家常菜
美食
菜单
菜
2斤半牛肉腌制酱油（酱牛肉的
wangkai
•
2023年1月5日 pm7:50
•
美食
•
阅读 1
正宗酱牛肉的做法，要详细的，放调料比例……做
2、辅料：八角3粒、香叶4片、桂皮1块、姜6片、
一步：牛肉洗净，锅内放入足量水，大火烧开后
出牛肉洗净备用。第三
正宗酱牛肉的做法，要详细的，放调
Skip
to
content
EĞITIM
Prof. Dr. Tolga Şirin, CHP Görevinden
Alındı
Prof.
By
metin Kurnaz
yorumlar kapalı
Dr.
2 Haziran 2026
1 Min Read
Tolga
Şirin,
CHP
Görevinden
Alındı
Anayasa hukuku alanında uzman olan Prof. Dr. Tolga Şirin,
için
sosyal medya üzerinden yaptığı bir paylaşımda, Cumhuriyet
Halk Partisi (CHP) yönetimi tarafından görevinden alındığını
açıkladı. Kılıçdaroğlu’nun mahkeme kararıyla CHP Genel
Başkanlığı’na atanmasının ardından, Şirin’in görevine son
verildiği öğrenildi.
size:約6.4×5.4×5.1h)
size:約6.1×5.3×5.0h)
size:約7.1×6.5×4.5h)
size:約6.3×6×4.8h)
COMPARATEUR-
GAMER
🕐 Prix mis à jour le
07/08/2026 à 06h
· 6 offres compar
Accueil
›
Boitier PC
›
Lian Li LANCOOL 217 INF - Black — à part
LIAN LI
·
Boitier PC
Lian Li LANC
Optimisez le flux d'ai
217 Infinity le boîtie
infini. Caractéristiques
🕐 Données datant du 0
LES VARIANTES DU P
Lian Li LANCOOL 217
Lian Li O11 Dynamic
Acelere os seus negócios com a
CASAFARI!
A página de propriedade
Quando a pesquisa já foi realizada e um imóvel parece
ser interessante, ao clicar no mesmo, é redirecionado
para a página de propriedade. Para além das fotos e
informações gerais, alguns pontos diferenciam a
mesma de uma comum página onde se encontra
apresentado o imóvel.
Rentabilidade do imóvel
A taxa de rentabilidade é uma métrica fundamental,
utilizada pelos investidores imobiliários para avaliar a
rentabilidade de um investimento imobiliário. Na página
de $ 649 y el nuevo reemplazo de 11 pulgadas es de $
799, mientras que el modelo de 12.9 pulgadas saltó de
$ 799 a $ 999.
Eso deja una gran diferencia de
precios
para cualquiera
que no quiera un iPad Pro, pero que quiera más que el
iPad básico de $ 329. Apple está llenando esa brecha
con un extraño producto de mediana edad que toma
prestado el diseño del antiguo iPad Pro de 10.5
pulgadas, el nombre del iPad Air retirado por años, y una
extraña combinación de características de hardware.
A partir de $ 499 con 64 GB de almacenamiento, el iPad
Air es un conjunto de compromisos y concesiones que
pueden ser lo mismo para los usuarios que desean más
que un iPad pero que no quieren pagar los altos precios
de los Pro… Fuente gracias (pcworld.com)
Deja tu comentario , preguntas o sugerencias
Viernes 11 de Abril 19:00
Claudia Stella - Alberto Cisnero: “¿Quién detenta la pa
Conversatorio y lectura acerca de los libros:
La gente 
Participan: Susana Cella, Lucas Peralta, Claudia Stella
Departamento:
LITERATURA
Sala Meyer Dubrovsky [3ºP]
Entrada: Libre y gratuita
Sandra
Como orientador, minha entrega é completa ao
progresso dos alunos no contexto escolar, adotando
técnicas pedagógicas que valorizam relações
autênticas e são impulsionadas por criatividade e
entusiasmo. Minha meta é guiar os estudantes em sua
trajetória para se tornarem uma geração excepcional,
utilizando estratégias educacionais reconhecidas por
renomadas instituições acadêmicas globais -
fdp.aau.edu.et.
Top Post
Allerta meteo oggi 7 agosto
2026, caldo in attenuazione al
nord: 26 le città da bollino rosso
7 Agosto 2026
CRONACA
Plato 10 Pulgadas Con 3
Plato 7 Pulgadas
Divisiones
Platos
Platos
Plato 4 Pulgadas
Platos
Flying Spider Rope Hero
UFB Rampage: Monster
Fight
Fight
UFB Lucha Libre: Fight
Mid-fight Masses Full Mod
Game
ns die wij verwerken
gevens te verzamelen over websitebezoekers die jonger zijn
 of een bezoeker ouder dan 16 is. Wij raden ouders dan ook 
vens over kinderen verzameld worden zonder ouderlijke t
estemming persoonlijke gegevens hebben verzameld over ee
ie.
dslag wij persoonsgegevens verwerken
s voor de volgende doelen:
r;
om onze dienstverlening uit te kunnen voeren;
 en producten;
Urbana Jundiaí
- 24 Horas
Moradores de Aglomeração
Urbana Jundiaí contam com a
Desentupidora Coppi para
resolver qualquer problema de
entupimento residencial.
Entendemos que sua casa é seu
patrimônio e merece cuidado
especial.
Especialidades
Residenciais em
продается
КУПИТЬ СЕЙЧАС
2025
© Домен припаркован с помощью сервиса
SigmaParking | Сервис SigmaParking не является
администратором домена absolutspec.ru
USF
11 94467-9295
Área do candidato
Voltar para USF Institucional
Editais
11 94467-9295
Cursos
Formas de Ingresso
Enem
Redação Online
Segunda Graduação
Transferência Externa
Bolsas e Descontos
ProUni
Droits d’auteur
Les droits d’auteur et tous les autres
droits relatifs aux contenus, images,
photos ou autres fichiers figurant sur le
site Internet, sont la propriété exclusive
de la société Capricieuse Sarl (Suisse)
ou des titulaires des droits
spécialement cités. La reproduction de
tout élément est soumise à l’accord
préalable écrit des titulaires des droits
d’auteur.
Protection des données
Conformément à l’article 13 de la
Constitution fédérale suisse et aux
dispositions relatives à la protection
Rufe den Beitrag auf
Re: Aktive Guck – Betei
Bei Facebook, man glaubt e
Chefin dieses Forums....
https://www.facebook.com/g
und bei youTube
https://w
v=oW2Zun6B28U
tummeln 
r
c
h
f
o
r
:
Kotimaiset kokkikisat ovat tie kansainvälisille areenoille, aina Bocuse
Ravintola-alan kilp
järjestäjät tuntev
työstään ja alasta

++++++++++++++++++++

**Job item:**
Only lines with the string "要详细的" belong in the answer; copy each of them from the listing.

**Answer space:**
正宗酱牛肉的做法，要详细的，放调料比例……做
正宗酱牛肉的做法，要详细的，放调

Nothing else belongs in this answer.